TASK STATEMENT: Can you rewrite the items below with "Answer as" changed to "Give it as" everywhere and nothing else altered, leaving the pictures out?

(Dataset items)

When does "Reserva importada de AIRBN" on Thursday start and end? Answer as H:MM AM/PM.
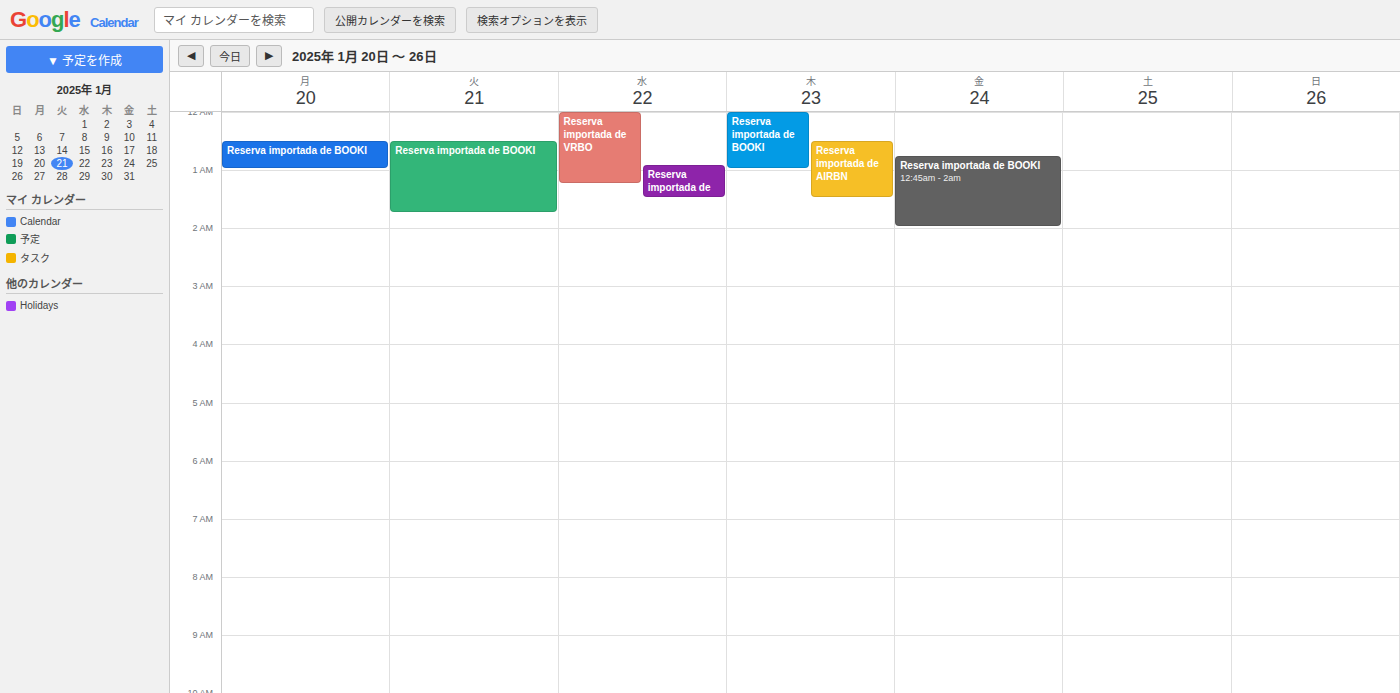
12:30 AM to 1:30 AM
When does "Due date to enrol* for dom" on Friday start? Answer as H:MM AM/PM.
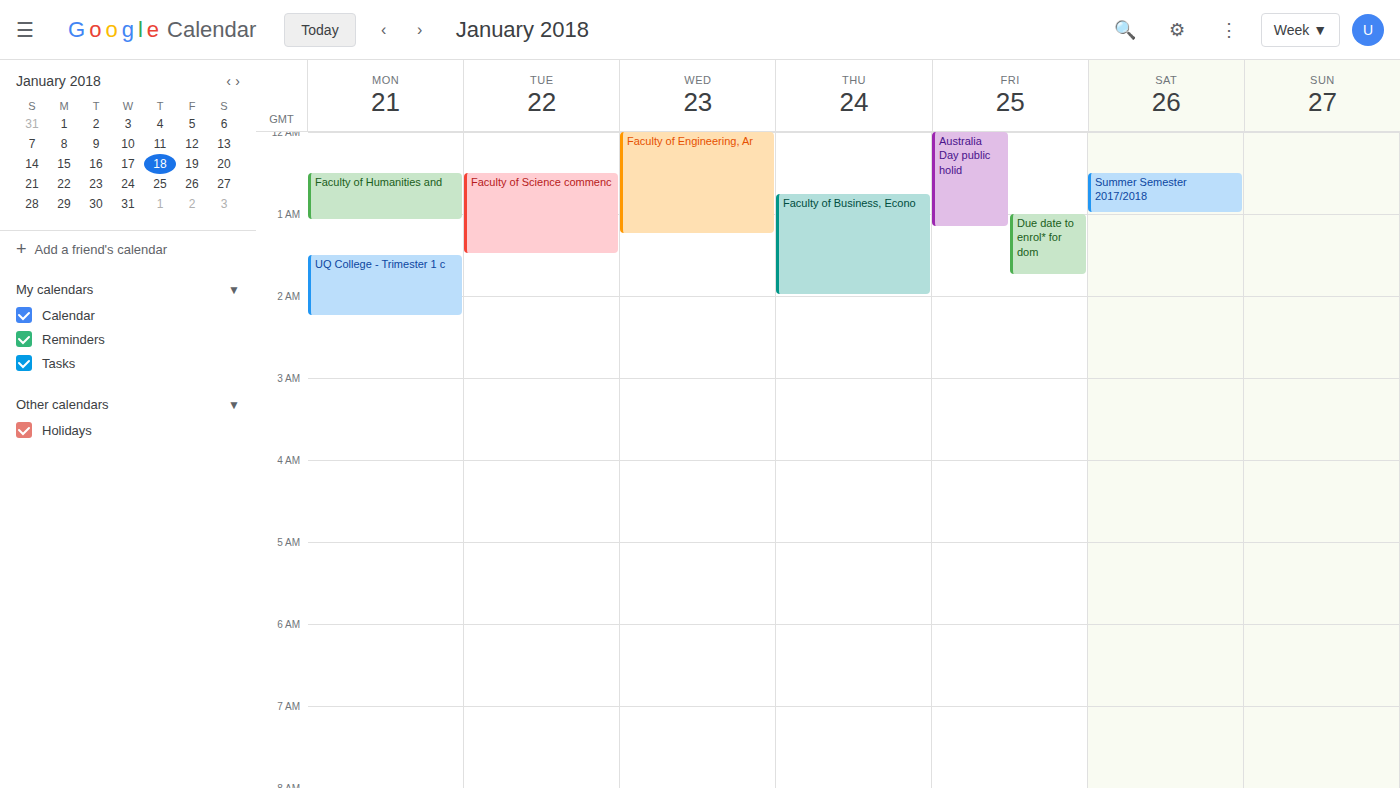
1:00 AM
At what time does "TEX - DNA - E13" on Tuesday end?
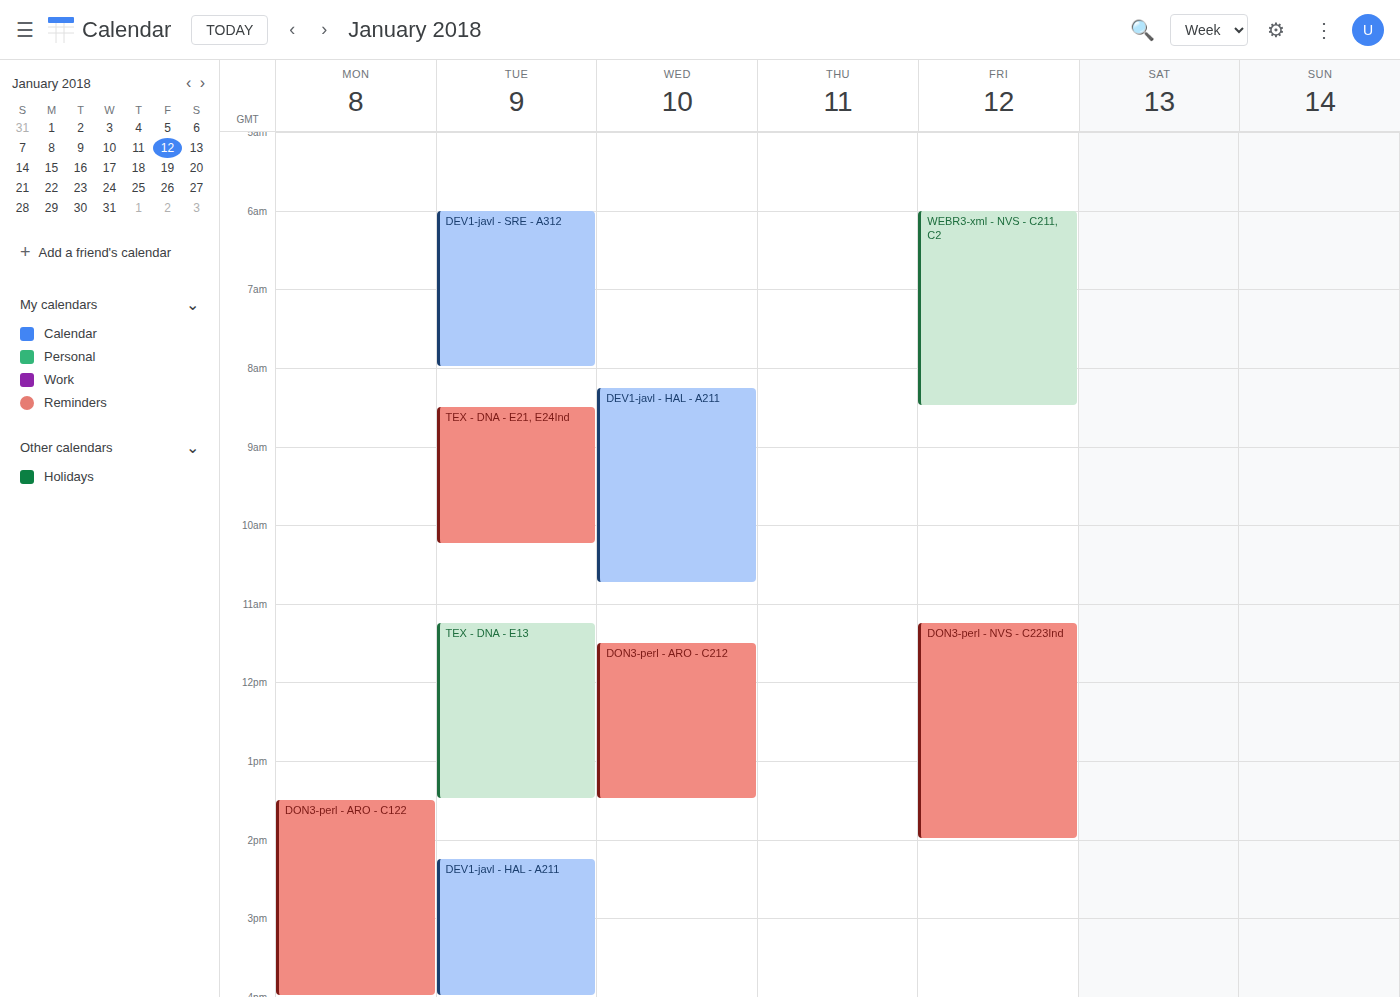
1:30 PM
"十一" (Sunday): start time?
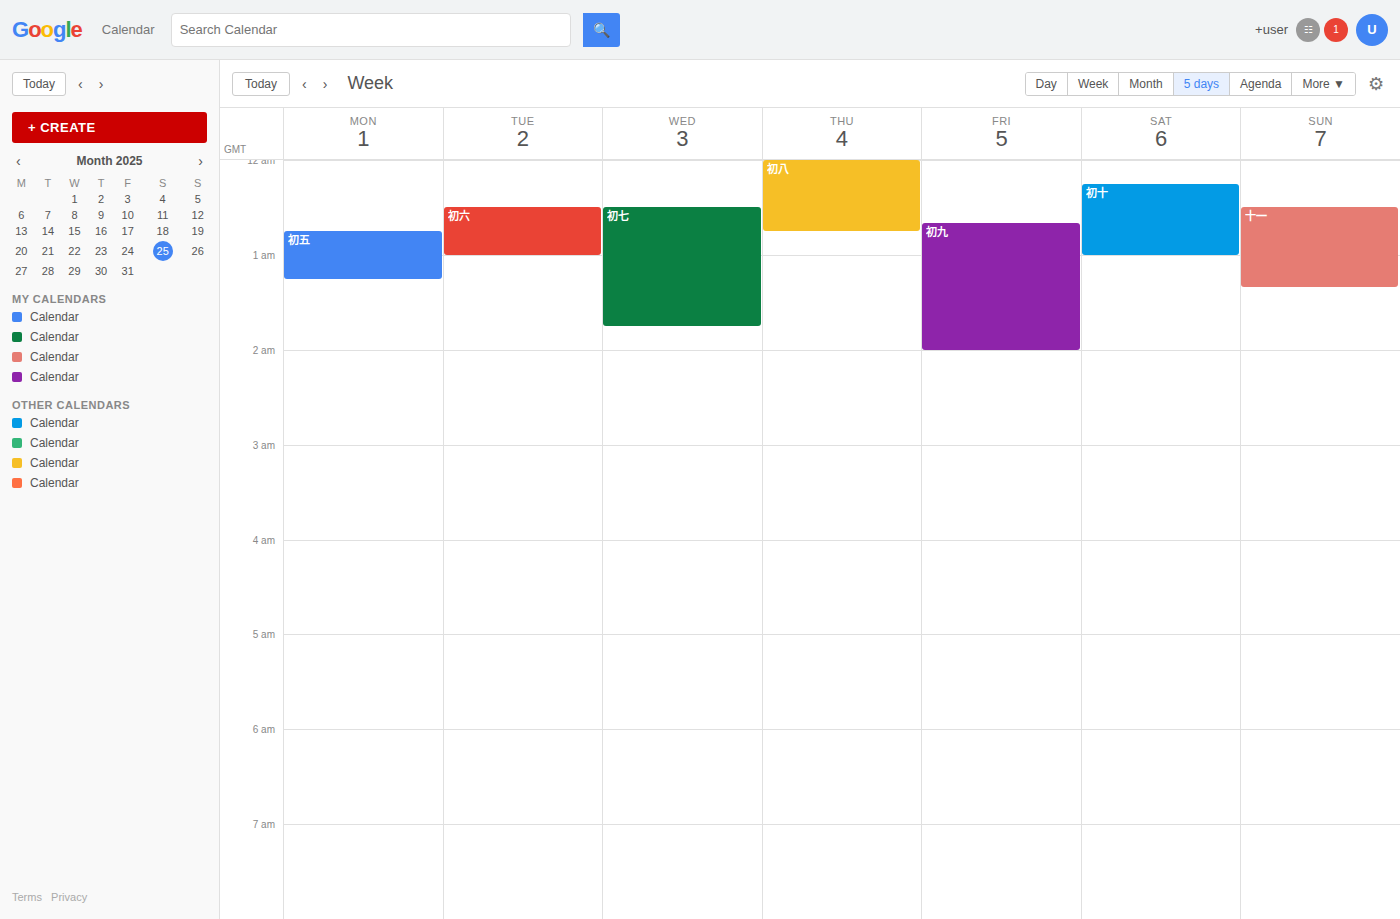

FULL OUTPUT:
When does "Reserva importada de AIRBN" on Thursday start and end? Give it as H:MM AM/PM.
12:30 AM to 1:30 AM
When does "Due date to enrol* for dom" on Friday start? Give it as H:MM AM/PM.
1:00 AM
At what time does "TEX - DNA - E13" on Tuesday end?
1:30 PM
"十一" (Sunday): start time?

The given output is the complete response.